Среди проходивших медосмотр так и было — одна половина могла стать другой сыновьями. Там были либо взрослые мужчины, либо совсем молодые ребята. На базе «Барс», сразу войдя в столовую, они оказались среди обедавших срочников. «Самооборона» поспешила в конец столовой, где расселась по шестеро за столы, рассчитанные на четверых, лишь бы не смешиваться со срочниками. А срочники, поскорее проглотив оставшееся в тарелках, поспешили покинуть столовую. Еще две недели назад они стояли друг против друга на Майдане, занимая разные стороны баррикад. На той же стороне — против Майдана — был и генерал Кульчицкий.

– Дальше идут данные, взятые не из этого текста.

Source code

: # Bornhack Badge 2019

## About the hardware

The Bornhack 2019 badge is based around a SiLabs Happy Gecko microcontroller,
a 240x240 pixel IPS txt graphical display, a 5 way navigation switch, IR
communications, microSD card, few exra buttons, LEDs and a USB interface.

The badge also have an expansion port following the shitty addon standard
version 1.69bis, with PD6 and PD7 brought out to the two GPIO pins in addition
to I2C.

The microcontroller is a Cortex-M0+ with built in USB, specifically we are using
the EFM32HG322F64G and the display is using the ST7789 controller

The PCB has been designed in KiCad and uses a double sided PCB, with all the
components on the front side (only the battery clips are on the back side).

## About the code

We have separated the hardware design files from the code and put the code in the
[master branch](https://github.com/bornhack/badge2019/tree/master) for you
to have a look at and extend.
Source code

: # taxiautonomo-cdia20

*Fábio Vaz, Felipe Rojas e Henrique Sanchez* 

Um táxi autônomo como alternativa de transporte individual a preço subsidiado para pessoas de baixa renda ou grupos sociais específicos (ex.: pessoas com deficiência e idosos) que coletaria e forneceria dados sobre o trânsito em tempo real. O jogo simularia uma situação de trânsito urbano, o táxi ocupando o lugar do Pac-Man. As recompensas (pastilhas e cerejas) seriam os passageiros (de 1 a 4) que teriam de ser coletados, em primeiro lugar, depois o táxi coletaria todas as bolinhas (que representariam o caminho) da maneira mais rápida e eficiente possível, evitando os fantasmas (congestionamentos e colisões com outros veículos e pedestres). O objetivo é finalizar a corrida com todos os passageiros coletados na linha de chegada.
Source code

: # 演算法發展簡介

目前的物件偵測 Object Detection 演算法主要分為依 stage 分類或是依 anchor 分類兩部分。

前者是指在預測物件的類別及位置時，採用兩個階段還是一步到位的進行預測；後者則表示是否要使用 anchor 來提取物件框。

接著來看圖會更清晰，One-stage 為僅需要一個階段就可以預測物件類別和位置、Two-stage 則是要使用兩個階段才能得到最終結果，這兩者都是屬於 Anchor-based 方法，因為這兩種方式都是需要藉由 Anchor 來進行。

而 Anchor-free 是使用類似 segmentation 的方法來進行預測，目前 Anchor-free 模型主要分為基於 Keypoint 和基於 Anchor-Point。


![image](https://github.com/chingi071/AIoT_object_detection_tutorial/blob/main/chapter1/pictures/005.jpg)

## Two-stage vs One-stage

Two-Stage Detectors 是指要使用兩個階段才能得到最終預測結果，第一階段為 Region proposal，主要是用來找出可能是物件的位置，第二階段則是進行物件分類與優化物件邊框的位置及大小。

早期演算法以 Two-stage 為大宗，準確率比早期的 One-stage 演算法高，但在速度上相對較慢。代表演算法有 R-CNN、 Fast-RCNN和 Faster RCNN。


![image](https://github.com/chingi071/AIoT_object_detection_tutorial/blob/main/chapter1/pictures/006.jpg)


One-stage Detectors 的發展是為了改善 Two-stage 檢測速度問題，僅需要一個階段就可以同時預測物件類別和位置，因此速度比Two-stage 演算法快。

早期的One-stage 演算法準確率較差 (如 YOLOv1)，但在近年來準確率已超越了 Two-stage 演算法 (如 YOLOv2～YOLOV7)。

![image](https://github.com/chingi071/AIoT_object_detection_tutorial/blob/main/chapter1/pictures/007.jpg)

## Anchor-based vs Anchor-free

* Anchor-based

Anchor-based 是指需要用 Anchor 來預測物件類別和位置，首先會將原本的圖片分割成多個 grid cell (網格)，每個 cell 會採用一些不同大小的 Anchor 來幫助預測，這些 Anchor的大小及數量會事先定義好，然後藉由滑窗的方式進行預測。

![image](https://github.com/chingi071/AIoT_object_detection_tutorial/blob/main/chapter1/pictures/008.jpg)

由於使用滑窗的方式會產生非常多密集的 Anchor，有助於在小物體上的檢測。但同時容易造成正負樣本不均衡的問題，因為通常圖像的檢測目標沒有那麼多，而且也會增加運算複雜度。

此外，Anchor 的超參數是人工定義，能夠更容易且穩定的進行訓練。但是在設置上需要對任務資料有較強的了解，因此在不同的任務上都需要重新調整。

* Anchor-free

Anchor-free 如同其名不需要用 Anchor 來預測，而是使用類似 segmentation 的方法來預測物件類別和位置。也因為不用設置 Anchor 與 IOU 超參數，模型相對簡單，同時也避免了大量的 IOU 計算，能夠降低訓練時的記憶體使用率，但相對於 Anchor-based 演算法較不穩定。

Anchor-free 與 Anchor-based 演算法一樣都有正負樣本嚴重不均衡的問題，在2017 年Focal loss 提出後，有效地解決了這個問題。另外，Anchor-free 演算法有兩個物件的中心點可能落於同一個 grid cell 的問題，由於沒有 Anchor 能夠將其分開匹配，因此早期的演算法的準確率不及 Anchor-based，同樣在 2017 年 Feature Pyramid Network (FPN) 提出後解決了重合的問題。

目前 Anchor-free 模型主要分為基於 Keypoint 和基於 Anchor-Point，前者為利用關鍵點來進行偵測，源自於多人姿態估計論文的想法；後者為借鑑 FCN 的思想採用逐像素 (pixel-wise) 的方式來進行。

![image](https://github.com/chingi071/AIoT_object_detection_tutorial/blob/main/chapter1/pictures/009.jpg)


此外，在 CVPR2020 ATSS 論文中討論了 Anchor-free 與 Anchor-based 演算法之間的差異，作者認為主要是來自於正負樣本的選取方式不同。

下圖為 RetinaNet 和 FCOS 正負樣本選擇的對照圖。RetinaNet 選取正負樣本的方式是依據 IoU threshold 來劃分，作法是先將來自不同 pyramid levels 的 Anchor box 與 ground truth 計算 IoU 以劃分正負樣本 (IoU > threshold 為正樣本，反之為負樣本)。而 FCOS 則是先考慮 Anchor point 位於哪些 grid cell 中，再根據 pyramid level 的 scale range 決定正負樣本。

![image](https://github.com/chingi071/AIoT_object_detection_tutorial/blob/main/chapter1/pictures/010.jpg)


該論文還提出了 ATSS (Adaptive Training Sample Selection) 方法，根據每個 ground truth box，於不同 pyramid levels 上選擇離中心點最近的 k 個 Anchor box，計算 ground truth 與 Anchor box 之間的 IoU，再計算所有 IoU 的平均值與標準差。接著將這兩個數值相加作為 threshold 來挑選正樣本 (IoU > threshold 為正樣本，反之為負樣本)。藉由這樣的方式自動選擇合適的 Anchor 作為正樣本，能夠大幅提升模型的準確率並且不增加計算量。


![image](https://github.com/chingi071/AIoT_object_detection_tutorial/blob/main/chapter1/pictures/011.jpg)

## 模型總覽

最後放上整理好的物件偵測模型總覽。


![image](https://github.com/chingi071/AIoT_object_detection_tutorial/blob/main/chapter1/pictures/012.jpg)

Наш разговор он начал с угроз — в адрес России. А я хотела поговорить с ним о бойцах самообороны, которые, как мне казалось, находились не в той физической форме, чтобы принимать участие в боевых действиях. То есть мы хотели поговорить о разном. Тогда мне казалось, и кажется до сих пор, что новая киевская власть хотела избавиться от боевого крыла Майдана, хотела, чтобы то переехало из Киева на восток и там бы и осталось, войдя в состав «небесных тысяч». Тогда к власти не было бы никаких претензий, и она законно и безболезненно для себя освободила бы главную площадь страны. А генерал говорил о том, что, да, бойцы профессионально не готовы, но их патриотический дух восполнит все остальные недостатки, и их не надо готовить к тому, чтобы совершить подвиг. Они уже готовы его совершить. А недостатки он видел сам, но, в конце концов, не он посылал их на эту войну. Его задача — сделать все, что он может в сложившихся обстоятельствах.
— Я не хочу быть начальником похоронной команды, — говорил генерал. — Я не хочу рисовать на их крестах трезубцы. И я считаю, что не имею права забирать у людей жизнь. Я просто воспринимаю все так, как оно есть. Я — военный человек, и если надо будет воевать, я буду воевать. А если я буду не нужен, я уйду на пенсию.
В разговоре он постоянно возвращался к угрозам в адрес России — говорил, что украинские бойцы будут взрывать наши вокзалы, что они насыплют нам отраву в водопровод и в колодцы, что они будут нас убивать. Он так часто повторял эти слова, что мне казалось — до нашей встречи он готовился их сказать.